Return the data below exactly, but only from the line containing "right knee: (86, 493)" through the line containing "left back paw: (249, 515)", with both of those lines included.

┄┄┄┄┄┄

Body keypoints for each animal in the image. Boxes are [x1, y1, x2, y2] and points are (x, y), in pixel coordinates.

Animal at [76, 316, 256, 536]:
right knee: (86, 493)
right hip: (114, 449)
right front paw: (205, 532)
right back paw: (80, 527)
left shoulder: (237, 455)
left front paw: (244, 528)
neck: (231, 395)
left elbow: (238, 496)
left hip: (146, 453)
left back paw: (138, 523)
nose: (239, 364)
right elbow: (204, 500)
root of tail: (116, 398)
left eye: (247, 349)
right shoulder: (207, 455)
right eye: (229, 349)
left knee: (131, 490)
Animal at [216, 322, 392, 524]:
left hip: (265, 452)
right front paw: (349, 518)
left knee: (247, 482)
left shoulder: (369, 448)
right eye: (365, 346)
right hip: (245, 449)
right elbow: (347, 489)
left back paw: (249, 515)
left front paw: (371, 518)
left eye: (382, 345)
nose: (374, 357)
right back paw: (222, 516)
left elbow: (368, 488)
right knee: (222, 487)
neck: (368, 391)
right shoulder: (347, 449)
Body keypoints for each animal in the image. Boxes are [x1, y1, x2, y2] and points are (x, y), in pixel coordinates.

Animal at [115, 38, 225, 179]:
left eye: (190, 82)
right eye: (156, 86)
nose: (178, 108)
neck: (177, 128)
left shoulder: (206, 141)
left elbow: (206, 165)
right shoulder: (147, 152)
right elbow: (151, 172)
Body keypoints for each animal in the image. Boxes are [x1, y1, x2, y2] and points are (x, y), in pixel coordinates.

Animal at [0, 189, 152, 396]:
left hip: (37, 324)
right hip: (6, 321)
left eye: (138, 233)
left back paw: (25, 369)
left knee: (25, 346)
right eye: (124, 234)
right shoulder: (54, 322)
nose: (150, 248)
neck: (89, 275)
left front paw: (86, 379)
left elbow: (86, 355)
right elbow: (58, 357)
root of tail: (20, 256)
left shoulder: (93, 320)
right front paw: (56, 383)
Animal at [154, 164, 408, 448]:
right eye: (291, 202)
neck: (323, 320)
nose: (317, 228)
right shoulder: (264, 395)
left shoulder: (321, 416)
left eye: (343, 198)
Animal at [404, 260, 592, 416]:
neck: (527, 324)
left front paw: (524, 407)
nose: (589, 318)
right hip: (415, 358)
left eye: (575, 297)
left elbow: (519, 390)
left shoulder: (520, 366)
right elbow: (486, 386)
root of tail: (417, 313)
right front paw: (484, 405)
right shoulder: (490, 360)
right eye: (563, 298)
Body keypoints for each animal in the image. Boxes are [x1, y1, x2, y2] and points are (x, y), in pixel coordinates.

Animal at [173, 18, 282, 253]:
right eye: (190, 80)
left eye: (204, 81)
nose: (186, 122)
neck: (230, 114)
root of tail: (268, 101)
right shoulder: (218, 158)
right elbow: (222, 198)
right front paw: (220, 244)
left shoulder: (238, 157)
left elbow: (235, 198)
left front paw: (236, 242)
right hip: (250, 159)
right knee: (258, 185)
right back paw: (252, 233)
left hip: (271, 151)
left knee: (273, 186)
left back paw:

┄┄┄┄┄┄

* REPLY
right knee: (86, 493)
right hip: (114, 449)
right front paw: (205, 532)
right back paw: (80, 527)
left shoulder: (237, 455)
left front paw: (244, 528)
neck: (231, 395)
left elbow: (238, 496)
left hip: (146, 453)
left back paw: (138, 523)
nose: (239, 364)
right elbow: (204, 500)
root of tail: (116, 398)
left eye: (247, 349)
right shoulder: (207, 455)
right eye: (229, 349)
left knee: (131, 490)
Animal at [216, 322, 392, 524]:
left hip: (265, 452)
right front paw: (349, 518)
left knee: (247, 482)
left shoulder: (369, 448)
right eye: (365, 346)
right hip: (245, 449)
right elbow: (347, 489)
left back paw: (249, 515)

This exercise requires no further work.